It’s not the color of the chair but the tint of who sits in it that continues to make the Green Honors Chair something special.

In the Green Chair

It’s not the color of the chair but the tint of who sits in it that continues to make the Green Honors Chair something special.

Novelist William Harrison — of Rollerball and Mountains on the Moon fame — sits in a green chair in a warehouse on Fort Worth’s south side. Colored lights cast accents across the 67-year-old author’s Hemingwayesque face as I silently wonder if the chair we’ve chosen — a sage corduroy wingback — will be green enough for this story about, yes, the Green Honors Chair program.

In 1966, Honors students and professors dreamed of an endowed chair that would be shared by almost every school and department. Three years later, benefactors Cecil H. and Ida Green endowed such an academic seat, named for them, with a $600,000 gift to TCU.

What a gift it has been.

Several years ago, I sat stunned as oceanographer Robert Ballard, who discovered the sunken Titanic, showed a packed Ed Landreth Hall the picture he took of a toddler’s shoe, resting all these years next to the ship’s hull.

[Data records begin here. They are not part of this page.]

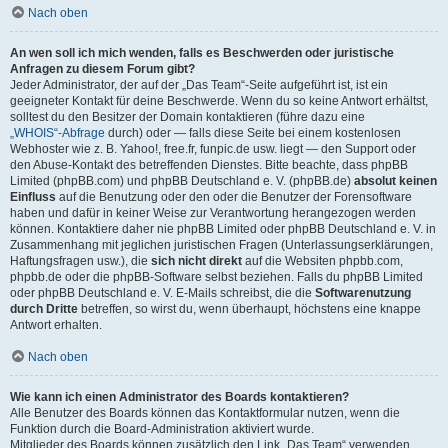
Nach oben
An wen soll ich mich wenden, falls es Beschwerden oder juristische
Anfragen zu diesem Forum gibt?
Jeder Administrator, der auf der „Das Team“-Seite aufgeführt ist, ist ein
geeigneter Kontakt für deine Beschwerde. Wenn du so keine Antwort erhältst,
solltest du den Besitzer der Domain kontaktieren (führe dazu eine
„WHOIS“-Abfrage
durch) oder — falls diese Seite bei einem kostenlosen
Webhoster wie z. B. Yahoo!, free.fr, funpic.de usw. liegt — den Support oder
den Abuse-Kontakt des betreffenden Dienstes. Bitte beachte, dass phpBB
Limited (phpBB.com) und phpBB Deutschland e. V. (phpBB.de)
absolut keinen
Einfluss
auf die Benutzung oder den oder die Benutzer der Forensoftware
haben und dafür in keiner Weise zur Verantwortung herangezogen werden
können. Kontaktiere daher nie phpBB Limited oder phpBB Deutschland e. V. in
Zusammenhang mit jeglichen juristischen Fragen (Unterlassungserklärungen,
Haftungsfragen usw.), die
sich nicht direkt
auf die Websiten phpbb.com,
phpbb.de oder die phpBB-Software selbst beziehen. Falls du phpBB Limited
oder phpBB Deutschland e. V. E-Mails schreibst, die die
Softwarenutzung
durch Dritte
betreffen, so wirst du, wenn überhaupt, höchstens eine knappe
Antwort erhalten.
Nach oben
Wie kann ich einen Administrator des Boards kontaktieren?
Alle Benutzer des Boards können das Kontaktformular nutzen, wenn die
Funktion durch die Board-Administration aktiviert wurde.
Mitglieder des Boards können zusätzlich den Link „Das Team“ verwenden.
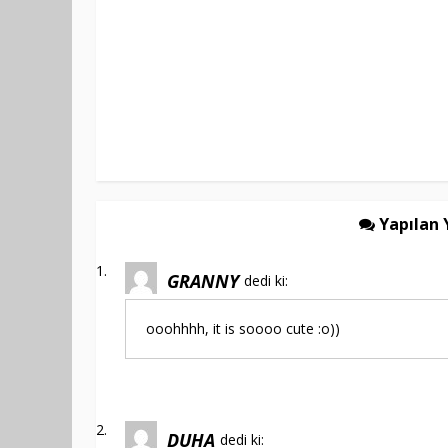
Yapılan 
GRANNY
dedi ki:
ooohhhh, it is soooo cute :o))
DUHA
dedi ki:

I also remember when CBS Evening News anchor Dan Rather, a cup of coffee in hand, stood toe to toe with students, describing the day he tied himself to a light pole on Galveston Beach to report the arrival of Hurricane Carla.

This year, a new edition of Green Honors scholars spent days or weeks on campus. We focus on four — an expert on olives, a Hollywood producer, the “sexiest” astrophysicist in America and Harrison himself. Is the chair green enough?

Alas, I conclude, its color pales anyway next to the tint of those who sit in it.